Last year, El Pollo Loco received a Southern California Gas Co. award for energy efficiency excellence for reducing its annual natural gas consumption by 9,700 therms. The chain also pocketed more than $13,000 in financial incentives from the gas company to offset the cost of upgrading fryers and ovens in 11 of its units, which were said to save the company about $5,000 in energy costs.

Mindful that kitchen ventilation is one of the largest energy users in a commercial kitchen, El Pollo Loco is testing a demand ventilation control system. It varies the speed of the fan in the kitchen hood to match the level of cooking emissions that need to be exhausted, rather than running the fan constantly at full speed as restaurants customarily have done.

“It’s unclear yet whether this will be feasible in a kitchen with a smaller footprint like ours, because there are substantial up-front costs and a long payback time,” Milojevich says. “But in certain industry segments, like large hotel kitchens, it would be a slam dunk.”

Another approach to energy-efficient ventilation is used at an ecologically advanced Chipotle Mexican Grill restaurant in Gurnee, Ill., part of the Denver-based fast-casual chain of more than 800 units. It has a ventilation hood that creates an air curtain in its immediate footprint, capturing not only cooking grease and particulates but also the heat that escapes from a conventional hood, says Chipotle spokesman Chris Arnold. That reduces the overall heat load and in turn the amount of energy needed to condition that air.

However, the unit’s most visible sign of green commitment is a 60-foot-tall wind turbine on the roof, which is designed to generate about 10 percent of the unit’s electrical power. Inside, there is a bevy of Energy Star equipment, including upright and undercounter refrigeration, an ice machine, a fryer and undercounter food warmers.

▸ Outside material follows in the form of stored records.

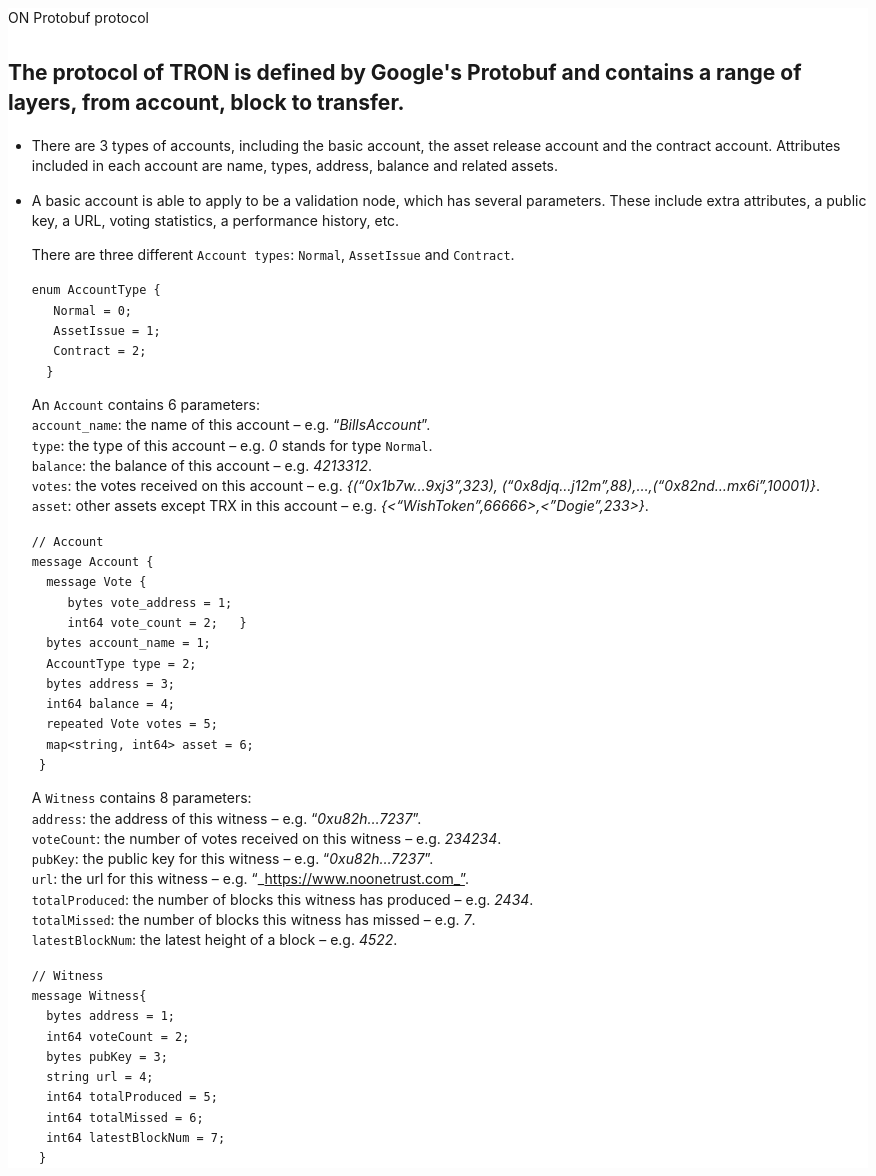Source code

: ON Protobuf protocol

## The protocol of TRON is defined by Google's Protobuf and contains a range of layers, from account, block to transfer.

+ There are 3 types of accounts, including the basic account, the asset release account and the contract account. Attributes included in each account are name, types, address, balance and related assets.
+ A basic account is able to apply to be a validation node, which has several parameters. These include extra attributes, a public key, a URL, voting statistics, a performance history, etc.

     There are three different `Account types`: `Normal`, `AssetIssue` and `Contract`.

      enum AccountType {   
         Normal = 0;   
         AssetIssue = 1;   
         Contract = 2;
        }

     An `Account` contains 6 parameters:  
     `account_name`: the name of this account – e.g. “_BillsAccount_”.  
     `type`: the type of this account – e.g. _0_ stands for type `Normal`.  
     `balance`: the balance of this account – e.g. _4213312_.  
     `votes`: the votes received on this account – e.g. _{(“0x1b7w…9xj3”,323), (“0x8djq…j12m”,88),…,(“0x82nd…mx6i”,10001)}_.  
     `asset`: other assets except TRX in this account – e.g. _{<“WishToken”,66666>,<”Dogie”,233>}_.

      // Account 
      message Account {   
        message Vote {     
           bytes vote_address = 1;     
           int64 vote_count = 2;   }   
        bytes account_name = 1;   
        AccountType type = 2;   
        bytes address = 3;   
        int64 balance = 4;   
        repeated Vote votes = 5;   
        map<string, int64> asset = 6; 
       }

     A `Witness` contains 8 parameters:  
     `address`: the address of this witness – e.g. “_0xu82h…7237_”.  
     `voteCount`: the number of votes received on this witness – e.g. _234234_.  
     `pubKey`: the public key for this witness – e.g. “_0xu82h…7237_”.  
     `url`: the url for this witness – e.g. “_https://www.noonetrust.com_”.  
     `totalProduced`: the number of blocks this witness has produced – e.g. _2434_.  
     `totalMissed`: the number of blocks this witness has missed – e.g. _7_.  
     `latestBlockNum`: the latest height of a block – e.g. _4522_.

      // Witness 
      message Witness{   
        bytes address = 1;   
        int64 voteCount = 2;   
        bytes pubKey = 3;   
        string url = 4;   
        int64 totalProduced = 5;   
        int64 totalMissed = 6;   
        int64 latestBlockNum = 7; 
       }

“This restaurant is where we put all these different things together in one place,” Arnold says. “We’re confident it will pay benefits in terms of reducing operating costs.”

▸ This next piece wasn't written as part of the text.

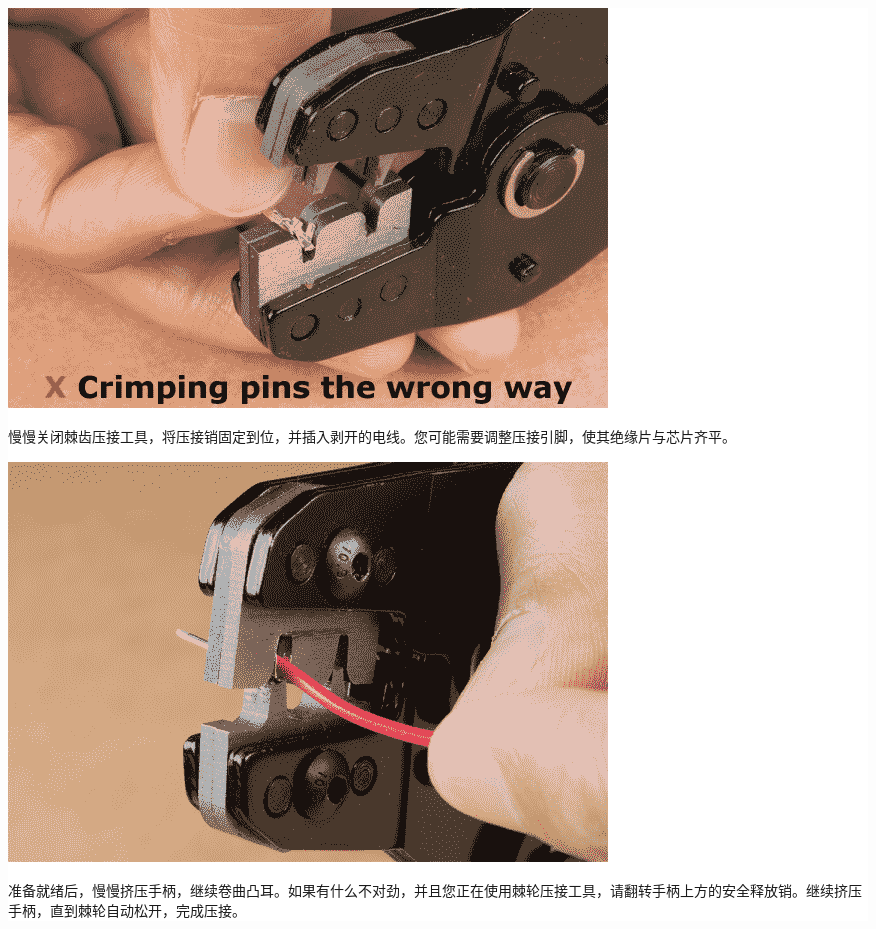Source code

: [![Crimping a Pin the Wrong Way](img/ba4effcc31417d477728db9b376ec467.png)](https://cdn.sparkfun.com/assets/learn_tutorials/4/1/Crimping-Pins-the-Wrong-Way.jpg)

慢慢关闭棘齿压接工具，将压接销固定到位，并插入剥开的电线。您可能需要调整压接引脚，使其绝缘片与芯片齐平。

[![Wire Inserted in Crimp Pin and Crimp Tool](img/9de203b402d747a6cb1f885aff3dc1cc.png)](https://cdn.sparkfun.com/assets/learn_tutorials/4/1/Crimp-Tool-Partially-Closed-Crimp-Pin-Stripped-Wire.jpg)

准备就绪后，慢慢挤压手柄，继续卷曲凸耳。如果有什么不对劲，并且您正在使用棘轮压接工具，请翻转手柄上方的安全释放销。继续挤压手柄，直到棘轮自动松开，完成压接。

For David Friedman, owner-operator of Epic Burger, a Chicago quick-service eatery that favors all-natural beef, nonpetroleum-based packaging, recycling and Energy Star refrigeration equipment, being green is worth a few points with customers as well as dollars off on utilities.

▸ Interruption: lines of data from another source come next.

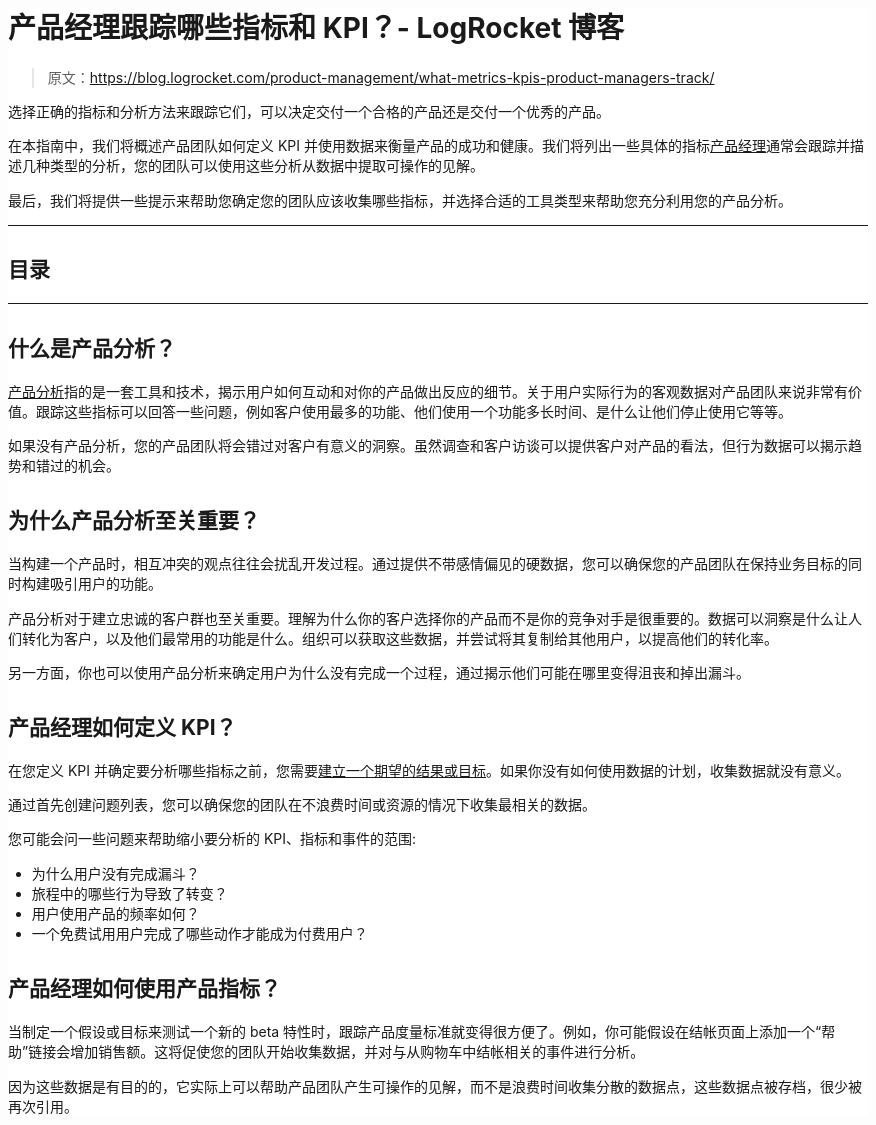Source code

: # 产品经理跟踪哪些指标和 KPI？- LogRocket 博客

> 原文：<https://blog.logrocket.com/product-management/what-metrics-kpis-product-managers-track/>

选择正确的指标和分析方法来跟踪它们，可以决定交付一个合格的产品还是交付一个优秀的产品。

在本指南中，我们将概述产品团队如何定义 KPI 并使用数据来衡量产品的成功和健康。我们将列出一些具体的指标[产品经理](https://blog.logrocket.com/product-management/what-does-a-product-manager-do-role-responsibilities/)通常会跟踪并描述几种类型的分析，您的团队可以使用这些分析从数据中提取可操作的见解。

最后，我们将提供一些提示来帮助您确定您的团队应该收集哪些指标，并选择合适的工具类型来帮助您充分利用您的产品分析。

* * *

## 目录

* * *

## 什么是产品分析？

[产品分析](https://heap.io/topics/what-is-product-analytics)指的是一套工具和技术，揭示用户如何互动和对你的产品做出反应的细节。关于用户实际行为的客观数据对产品团队来说非常有价值。跟踪这些指标可以回答一些问题，例如客户使用最多的功能、他们使用一个功能多长时间、是什么让他们停止使用它等等。

如果没有产品分析，您的产品团队将会错过对客户有意义的洞察。虽然调查和客户访谈可以提供客户对产品的看法，但行为数据可以揭示趋势和错过的机会。

## 为什么产品分析至关重要？

当构建一个产品时，相互冲突的观点往往会扰乱开发过程。通过提供不带感情偏见的硬数据，您可以确保您的产品团队在保持业务目标的同时构建吸引用户的功能。

产品分析对于建立忠诚的客户群也至关重要。理解为什么你的客户选择你的产品而不是你的竞争对手是很重要的。数据可以洞察是什么让人们转化为客户，以及他们最常用的功能是什么。组织可以获取这些数据，并尝试将其复制给其他用户，以提高他们的转化率。

另一方面，你也可以使用产品分析来确定用户为什么没有完成一个过程，通过揭示他们可能在哪里变得沮丧和掉出漏斗。

## 产品经理如何定义 KPI？

在您定义 KPI 并确定要分析哪些指标之前，您需要[建立一个期望的结果或目标](https://blog.logrocket.com/product-management/how-to-build-product-roadmap-overview-examples/)。如果你没有如何使用数据的计划，收集数据就没有意义。

通过首先创建问题列表，您可以确保您的团队在不浪费时间或资源的情况下收集最相关的数据。

您可能会问一些问题来帮助缩小要分析的 KPI、指标和事件的范围:

*   为什么用户没有完成漏斗？
*   旅程中的哪些行为导致了转变？
*   用户使用产品的频率如何？
*   一个免费试用用户完成了哪些动作才能成为付费用户？

## 产品经理如何使用产品指标？

当制定一个假设或目标来测试一个新的 beta 特性时，跟踪产品度量标准就变得很方便了。例如，你可能假设在结帐页面上添加一个“帮助”链接会增加销售额。这将促使您的团队开始收集数据，并对与从购物车中结帐相关的事件进行分析。

因为这些数据是有目的的，它实际上可以帮助产品团队产生可操作的见解，而不是浪费时间收集分散的数据点，这些数据点被存档，很少被再次引用。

“I do think it is probably saving me on some of my utility bills,” Friedman says of the equipment.

The green consciousness also attracts a certain customer, he notes.

“I get people who might not otherwise visit me because of that, or who become aware of me because of that,” he says, “but I just sleep better because I do business this way. I think it’s the future. You have to jump on the train sooner or later.”